TASK TO CARRY OUT:
Without including any pictures, reproduce all the lines below word for word.

(INFORMATION SUPPLIED)

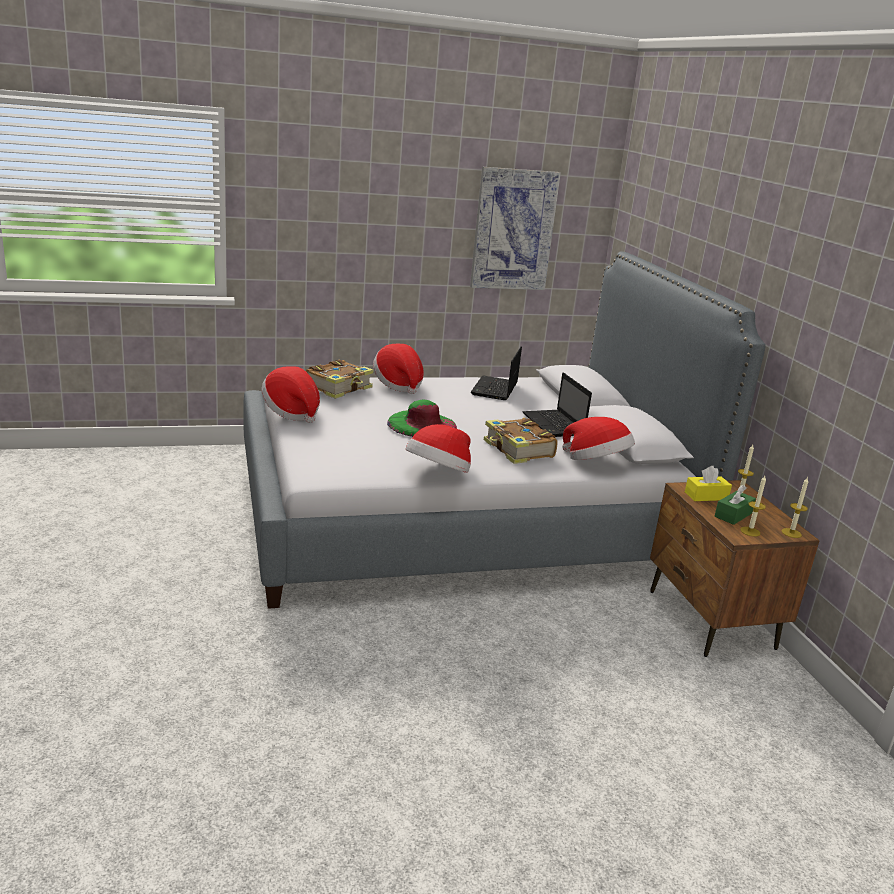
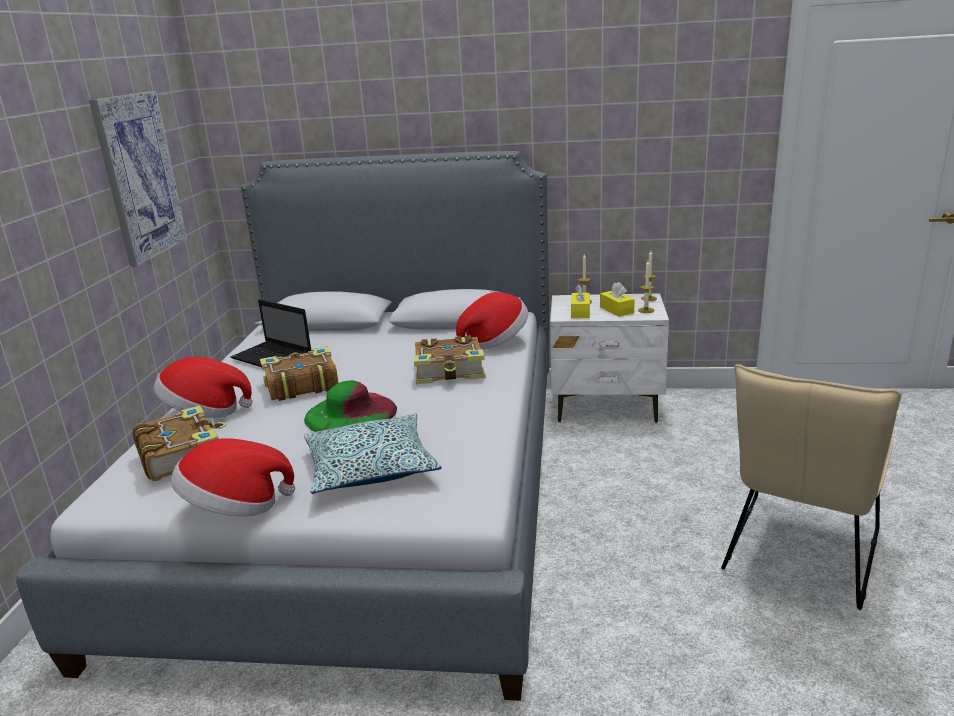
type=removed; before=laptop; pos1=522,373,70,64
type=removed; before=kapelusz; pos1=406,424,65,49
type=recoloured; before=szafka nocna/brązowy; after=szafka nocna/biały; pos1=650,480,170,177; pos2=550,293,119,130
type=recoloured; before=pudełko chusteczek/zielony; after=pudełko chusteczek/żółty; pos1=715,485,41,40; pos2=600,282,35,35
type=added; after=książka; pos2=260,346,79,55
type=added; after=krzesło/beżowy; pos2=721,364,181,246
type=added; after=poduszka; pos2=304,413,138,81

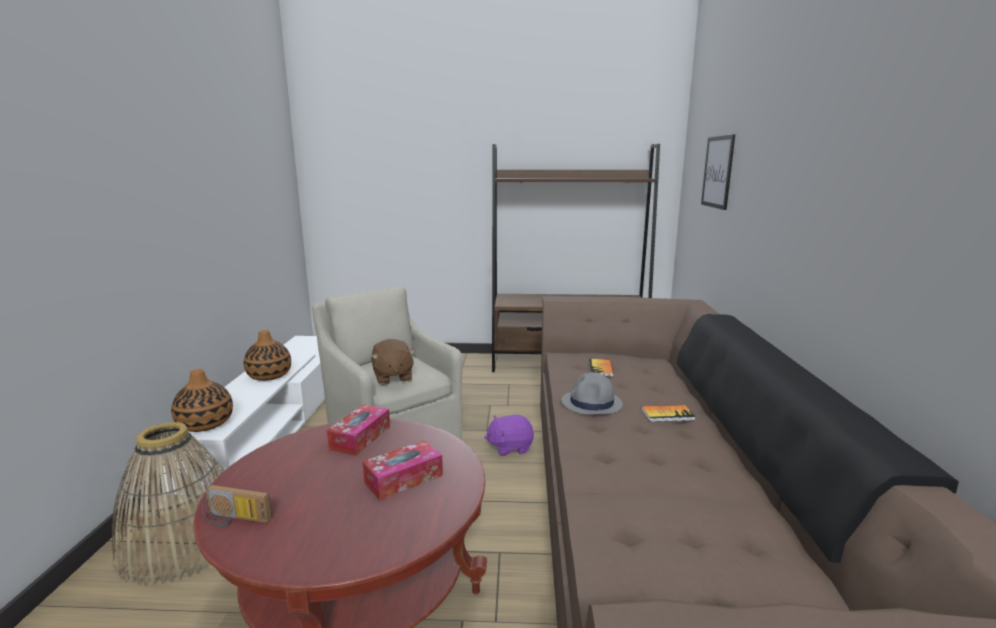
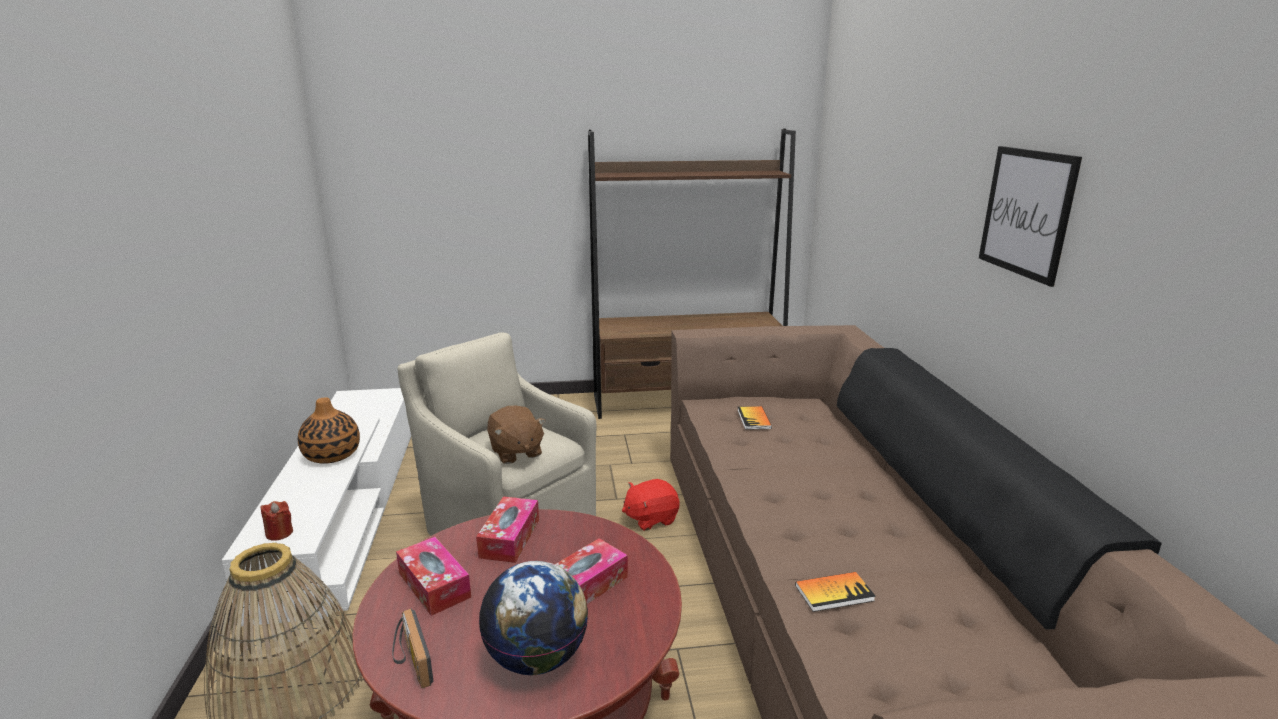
type=moved; before=obraz; pos1=701,134,34,76; pos2=979,146,103,141
type=replaced; before=wazon; after=świeca/czerwony; pos1=171,369,62,63; pos2=260,501,33,40
type=removed; before=kapelusz/szary; pos1=561,373,62,41
type=moved; before=książka; pos1=641,405,54,17; pos2=795,572,80,40
type=recoloured; before=pluszak/fioletowy; after=pluszak/czerwony; pos1=484,415,50,41; pos2=622,479,58,52
type=turned; before=radio; pos1=202,485,70,42; pos2=392,608,41,81; turn=60
type=added; after=pudełko chusteczek; pos2=396,537,75,79
type=added; after=globus; pos2=479,561,109,114

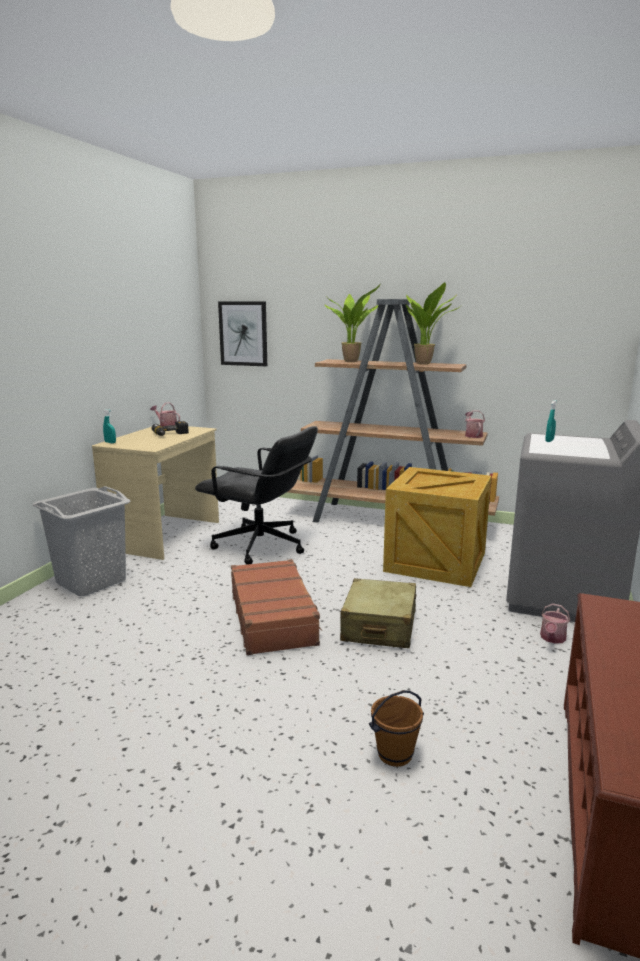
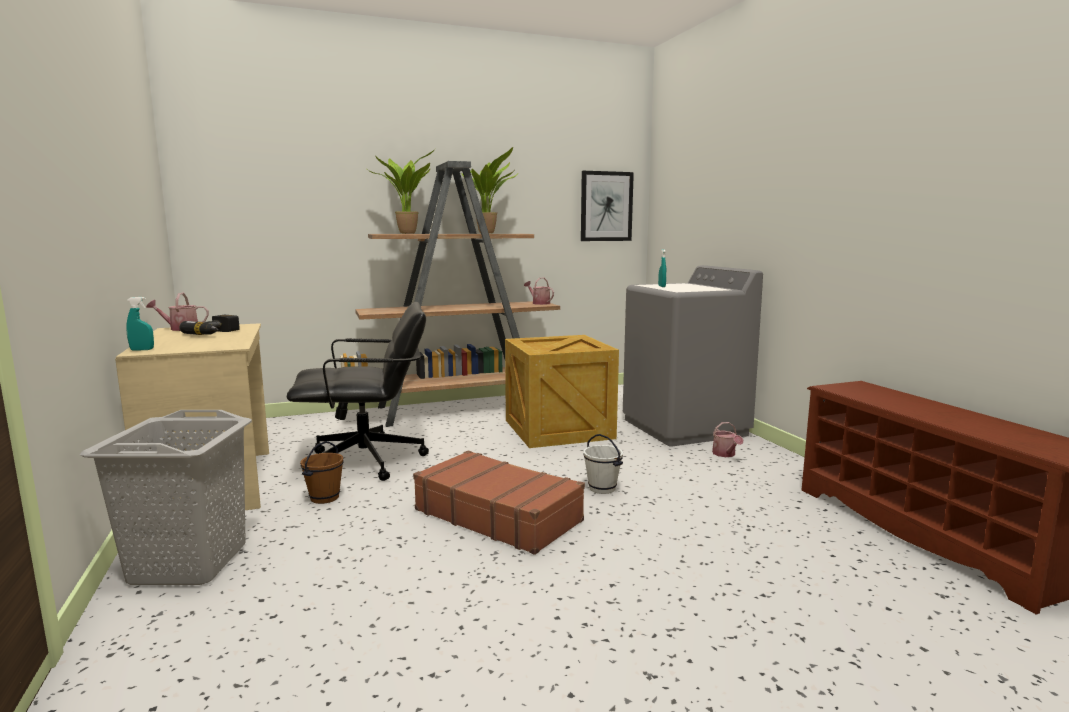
type=moved; before=obraz; pos1=218,301,49,65; pos2=581,171,53,70
type=replaced; before=walizka/beżowy; after=wiadro/biały; pos1=340,578,76,70; pos2=583,434,40,60
type=moved; before=wiadro/brązowy; pos1=369,690,55,77; pos2=300,441,44,63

(End INFORMATION SUPPLIED)

EXERCISE RESULT:
type=removed; before=laptop; pos1=522,373,70,64
type=removed; before=kapelusz; pos1=406,424,65,49
type=recoloured; before=szafka nocna/brązowy; after=szafka nocna/biały; pos1=650,480,170,177; pos2=550,293,119,130
type=recoloured; before=pudełko chusteczek/zielony; after=pudełko chusteczek/żółty; pos1=715,485,41,40; pos2=600,282,35,35
type=added; after=książka; pos2=260,346,79,55
type=added; after=krzesło/beżowy; pos2=721,364,181,246
type=added; after=poduszka; pos2=304,413,138,81

type=moved; before=obraz; pos1=701,134,34,76; pos2=979,146,103,141
type=replaced; before=wazon; after=świeca/czerwony; pos1=171,369,62,63; pos2=260,501,33,40
type=removed; before=kapelusz/szary; pos1=561,373,62,41
type=moved; before=książka; pos1=641,405,54,17; pos2=795,572,80,40
type=recoloured; before=pluszak/fioletowy; after=pluszak/czerwony; pos1=484,415,50,41; pos2=622,479,58,52
type=turned; before=radio; pos1=202,485,70,42; pos2=392,608,41,81; turn=60
type=added; after=pudełko chusteczek; pos2=396,537,75,79
type=added; after=globus; pos2=479,561,109,114

type=moved; before=obraz; pos1=218,301,49,65; pos2=581,171,53,70
type=replaced; before=walizka/beżowy; after=wiadro/biały; pos1=340,578,76,70; pos2=583,434,40,60
type=moved; before=wiadro/brązowy; pos1=369,690,55,77; pos2=300,441,44,63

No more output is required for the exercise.